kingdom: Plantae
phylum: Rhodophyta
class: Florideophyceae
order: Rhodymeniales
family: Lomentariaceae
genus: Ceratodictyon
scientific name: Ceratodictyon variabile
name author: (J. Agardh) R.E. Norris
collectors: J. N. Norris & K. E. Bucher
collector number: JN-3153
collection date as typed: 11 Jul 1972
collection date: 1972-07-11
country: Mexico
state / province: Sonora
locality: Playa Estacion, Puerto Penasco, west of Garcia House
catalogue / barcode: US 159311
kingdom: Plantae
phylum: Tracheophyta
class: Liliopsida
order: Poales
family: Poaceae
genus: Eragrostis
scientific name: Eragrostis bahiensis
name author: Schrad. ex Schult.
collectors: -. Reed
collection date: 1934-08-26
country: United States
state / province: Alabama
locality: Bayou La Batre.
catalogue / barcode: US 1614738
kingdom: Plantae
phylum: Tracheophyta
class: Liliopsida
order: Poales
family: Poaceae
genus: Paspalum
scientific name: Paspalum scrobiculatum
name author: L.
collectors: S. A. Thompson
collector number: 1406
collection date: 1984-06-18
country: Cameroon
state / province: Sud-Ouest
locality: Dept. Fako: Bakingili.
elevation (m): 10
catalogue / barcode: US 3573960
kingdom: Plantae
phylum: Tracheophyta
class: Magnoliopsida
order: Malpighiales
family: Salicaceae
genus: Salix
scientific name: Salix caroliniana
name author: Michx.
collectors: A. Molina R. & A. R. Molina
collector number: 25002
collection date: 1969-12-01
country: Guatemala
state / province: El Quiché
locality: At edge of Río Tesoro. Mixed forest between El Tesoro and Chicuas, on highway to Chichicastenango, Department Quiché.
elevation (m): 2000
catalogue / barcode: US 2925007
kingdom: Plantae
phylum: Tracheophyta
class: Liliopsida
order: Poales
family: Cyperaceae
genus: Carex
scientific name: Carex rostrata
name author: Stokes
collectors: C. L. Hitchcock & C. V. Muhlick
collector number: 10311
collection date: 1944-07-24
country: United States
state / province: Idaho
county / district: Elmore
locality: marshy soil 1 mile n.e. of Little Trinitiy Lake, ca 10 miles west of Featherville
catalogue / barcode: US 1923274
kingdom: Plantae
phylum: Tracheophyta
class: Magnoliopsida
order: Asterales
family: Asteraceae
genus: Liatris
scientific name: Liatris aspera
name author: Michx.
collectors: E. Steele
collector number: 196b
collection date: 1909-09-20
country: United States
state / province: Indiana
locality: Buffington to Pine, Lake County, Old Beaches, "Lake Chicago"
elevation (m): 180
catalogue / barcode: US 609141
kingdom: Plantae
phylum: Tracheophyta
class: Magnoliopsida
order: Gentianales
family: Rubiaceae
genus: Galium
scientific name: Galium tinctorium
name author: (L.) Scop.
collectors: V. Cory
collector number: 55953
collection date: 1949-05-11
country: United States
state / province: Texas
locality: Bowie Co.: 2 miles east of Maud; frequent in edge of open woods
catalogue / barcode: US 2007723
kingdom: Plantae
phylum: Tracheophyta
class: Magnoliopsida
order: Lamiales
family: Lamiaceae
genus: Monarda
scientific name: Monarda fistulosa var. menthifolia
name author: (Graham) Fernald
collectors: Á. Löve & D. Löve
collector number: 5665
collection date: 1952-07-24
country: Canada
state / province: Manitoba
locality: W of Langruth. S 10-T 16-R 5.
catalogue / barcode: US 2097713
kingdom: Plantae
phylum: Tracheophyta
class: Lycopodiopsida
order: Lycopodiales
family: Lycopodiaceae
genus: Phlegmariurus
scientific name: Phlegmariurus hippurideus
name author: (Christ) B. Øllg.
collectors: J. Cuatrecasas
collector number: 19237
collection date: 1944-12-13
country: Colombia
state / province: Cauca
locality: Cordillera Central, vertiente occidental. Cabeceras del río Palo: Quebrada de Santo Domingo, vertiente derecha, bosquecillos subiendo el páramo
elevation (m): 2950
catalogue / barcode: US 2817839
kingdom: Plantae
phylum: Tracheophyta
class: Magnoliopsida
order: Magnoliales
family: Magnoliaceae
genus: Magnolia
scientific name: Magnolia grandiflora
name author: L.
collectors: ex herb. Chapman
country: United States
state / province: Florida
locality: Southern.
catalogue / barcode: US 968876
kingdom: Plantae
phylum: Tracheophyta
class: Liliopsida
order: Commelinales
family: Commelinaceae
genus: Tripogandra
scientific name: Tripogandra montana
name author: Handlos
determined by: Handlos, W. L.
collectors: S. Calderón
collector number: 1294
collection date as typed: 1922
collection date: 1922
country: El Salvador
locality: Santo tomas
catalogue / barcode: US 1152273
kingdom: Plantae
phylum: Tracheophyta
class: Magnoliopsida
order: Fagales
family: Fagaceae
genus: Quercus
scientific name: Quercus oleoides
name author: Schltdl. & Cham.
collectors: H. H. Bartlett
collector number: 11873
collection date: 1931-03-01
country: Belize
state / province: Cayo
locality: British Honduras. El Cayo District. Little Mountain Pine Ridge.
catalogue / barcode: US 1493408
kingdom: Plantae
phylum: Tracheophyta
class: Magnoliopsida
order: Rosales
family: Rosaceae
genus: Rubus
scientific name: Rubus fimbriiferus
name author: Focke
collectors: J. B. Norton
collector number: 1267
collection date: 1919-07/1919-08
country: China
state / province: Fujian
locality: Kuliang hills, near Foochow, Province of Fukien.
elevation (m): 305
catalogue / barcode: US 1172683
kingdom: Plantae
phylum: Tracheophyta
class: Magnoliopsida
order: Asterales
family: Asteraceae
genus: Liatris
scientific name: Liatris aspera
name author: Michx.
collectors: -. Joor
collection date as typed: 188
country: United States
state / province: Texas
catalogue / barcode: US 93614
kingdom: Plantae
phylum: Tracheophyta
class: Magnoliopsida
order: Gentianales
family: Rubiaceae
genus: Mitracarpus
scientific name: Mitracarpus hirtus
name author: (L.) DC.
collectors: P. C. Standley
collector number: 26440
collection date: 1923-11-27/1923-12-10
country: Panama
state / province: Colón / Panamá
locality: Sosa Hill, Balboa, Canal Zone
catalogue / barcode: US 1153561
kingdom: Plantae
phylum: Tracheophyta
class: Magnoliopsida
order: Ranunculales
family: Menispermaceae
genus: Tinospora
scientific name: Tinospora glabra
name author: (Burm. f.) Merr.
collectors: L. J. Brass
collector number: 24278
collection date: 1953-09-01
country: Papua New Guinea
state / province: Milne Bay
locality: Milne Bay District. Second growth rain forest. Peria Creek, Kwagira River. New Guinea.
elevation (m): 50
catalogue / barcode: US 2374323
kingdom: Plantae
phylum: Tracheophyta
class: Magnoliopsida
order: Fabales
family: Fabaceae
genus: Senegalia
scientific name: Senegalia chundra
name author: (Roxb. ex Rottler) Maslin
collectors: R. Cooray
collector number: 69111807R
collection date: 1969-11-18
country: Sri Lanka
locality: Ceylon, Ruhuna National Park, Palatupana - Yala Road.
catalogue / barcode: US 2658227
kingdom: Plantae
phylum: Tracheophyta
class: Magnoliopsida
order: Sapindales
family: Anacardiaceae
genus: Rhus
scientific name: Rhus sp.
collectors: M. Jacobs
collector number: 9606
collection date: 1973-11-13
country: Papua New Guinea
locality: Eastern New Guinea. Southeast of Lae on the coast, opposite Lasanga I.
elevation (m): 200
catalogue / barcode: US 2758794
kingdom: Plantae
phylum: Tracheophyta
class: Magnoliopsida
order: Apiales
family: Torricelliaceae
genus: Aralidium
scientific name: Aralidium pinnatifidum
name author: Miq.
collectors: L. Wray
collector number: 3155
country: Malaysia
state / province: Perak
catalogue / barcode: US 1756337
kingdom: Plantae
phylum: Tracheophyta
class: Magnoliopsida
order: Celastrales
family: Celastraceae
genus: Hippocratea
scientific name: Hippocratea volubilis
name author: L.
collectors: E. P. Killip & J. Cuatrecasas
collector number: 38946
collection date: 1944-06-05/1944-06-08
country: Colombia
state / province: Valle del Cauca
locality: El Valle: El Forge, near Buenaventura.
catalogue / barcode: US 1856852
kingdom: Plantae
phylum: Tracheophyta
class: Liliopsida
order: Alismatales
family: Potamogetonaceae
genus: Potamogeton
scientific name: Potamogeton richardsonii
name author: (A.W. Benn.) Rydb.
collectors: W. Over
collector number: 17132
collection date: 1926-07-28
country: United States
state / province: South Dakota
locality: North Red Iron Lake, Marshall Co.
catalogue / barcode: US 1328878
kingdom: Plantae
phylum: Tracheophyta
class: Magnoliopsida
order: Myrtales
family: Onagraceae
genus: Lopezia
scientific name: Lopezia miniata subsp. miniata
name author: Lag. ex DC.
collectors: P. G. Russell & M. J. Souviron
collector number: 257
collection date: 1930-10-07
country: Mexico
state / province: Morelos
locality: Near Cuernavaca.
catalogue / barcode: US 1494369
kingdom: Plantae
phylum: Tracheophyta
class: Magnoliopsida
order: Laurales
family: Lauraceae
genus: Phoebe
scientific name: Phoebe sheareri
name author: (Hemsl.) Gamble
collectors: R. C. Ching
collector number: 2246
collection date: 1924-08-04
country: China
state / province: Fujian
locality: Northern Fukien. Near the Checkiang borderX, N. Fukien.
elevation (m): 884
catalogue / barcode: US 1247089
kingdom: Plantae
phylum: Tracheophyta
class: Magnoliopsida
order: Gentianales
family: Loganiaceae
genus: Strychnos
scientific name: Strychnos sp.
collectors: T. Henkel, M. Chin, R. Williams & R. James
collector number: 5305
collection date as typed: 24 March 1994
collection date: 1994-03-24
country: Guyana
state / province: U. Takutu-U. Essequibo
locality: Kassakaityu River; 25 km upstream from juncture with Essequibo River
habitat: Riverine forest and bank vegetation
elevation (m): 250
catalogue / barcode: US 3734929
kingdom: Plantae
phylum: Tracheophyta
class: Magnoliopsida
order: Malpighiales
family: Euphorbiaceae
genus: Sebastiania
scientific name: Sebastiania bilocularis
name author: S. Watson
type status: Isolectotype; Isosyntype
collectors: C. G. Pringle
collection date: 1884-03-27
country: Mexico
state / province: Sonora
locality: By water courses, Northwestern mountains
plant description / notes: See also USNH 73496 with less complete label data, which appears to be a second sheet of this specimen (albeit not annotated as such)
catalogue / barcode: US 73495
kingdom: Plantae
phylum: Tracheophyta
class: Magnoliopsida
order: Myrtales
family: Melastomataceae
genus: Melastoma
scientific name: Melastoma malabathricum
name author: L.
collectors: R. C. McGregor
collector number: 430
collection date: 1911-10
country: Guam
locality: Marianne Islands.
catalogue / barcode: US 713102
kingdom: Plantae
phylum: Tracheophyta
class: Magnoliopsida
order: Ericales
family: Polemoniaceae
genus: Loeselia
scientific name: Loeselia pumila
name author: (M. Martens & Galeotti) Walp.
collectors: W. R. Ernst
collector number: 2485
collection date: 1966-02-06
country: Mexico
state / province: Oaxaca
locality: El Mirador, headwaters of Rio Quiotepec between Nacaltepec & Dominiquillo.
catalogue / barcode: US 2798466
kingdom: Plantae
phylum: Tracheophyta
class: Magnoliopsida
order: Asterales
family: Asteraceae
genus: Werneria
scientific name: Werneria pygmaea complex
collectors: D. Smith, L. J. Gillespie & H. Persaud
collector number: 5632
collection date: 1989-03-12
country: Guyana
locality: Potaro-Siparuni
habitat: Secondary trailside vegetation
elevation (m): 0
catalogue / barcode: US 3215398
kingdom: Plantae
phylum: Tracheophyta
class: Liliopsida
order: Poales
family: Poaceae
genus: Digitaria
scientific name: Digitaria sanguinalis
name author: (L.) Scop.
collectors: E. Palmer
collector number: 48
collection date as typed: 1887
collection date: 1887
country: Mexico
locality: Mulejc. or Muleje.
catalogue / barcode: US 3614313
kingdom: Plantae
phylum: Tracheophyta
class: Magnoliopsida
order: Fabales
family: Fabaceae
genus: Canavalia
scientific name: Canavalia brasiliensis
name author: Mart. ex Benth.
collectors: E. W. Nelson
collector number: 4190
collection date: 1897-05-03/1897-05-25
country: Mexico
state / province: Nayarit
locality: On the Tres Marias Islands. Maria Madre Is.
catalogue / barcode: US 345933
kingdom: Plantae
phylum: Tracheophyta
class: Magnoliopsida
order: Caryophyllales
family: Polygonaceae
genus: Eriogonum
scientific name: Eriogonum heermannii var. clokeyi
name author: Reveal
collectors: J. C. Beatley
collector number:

■ ■ ■ ■ ■

-- To be done --
Reproduce the lines word for word, beginning with the very first line and going on through the line with "collector number: 1406", including that line.

-- Written answer --
kingdom: Plantae
phylum: Rhodophyta
class: Florideophyceae
order: Rhodymeniales
family: Lomentariaceae
genus: Ceratodictyon
scientific name: Ceratodictyon variabile
name author: (J. Agardh) R.E. Norris
collectors: J. N. Norris & K. E. Bucher
collector number: JN-3153
collection date as typed: 11 Jul 1972
collection date: 1972-07-11
country: Mexico
state / province: Sonora
locality: Playa Estacion, Puerto Penasco, west of Garcia House
catalogue / barcode: US 159311
kingdom: Plantae
phylum: Tracheophyta
class: Liliopsida
order: Poales
family: Poaceae
genus: Eragrostis
scientific name: Eragrostis bahiensis
name author: Schrad. ex Schult.
collectors: -. Reed
collection date: 1934-08-26
country: United States
state / province: Alabama
locality: Bayou La Batre.
catalogue / barcode: US 1614738
kingdom: Plantae
phylum: Tracheophyta
class: Liliopsida
order: Poales
family: Poaceae
genus: Paspalum
scientific name: Paspalum scrobiculatum
name author: L.
collectors: S. A. Thompson
collector number: 1406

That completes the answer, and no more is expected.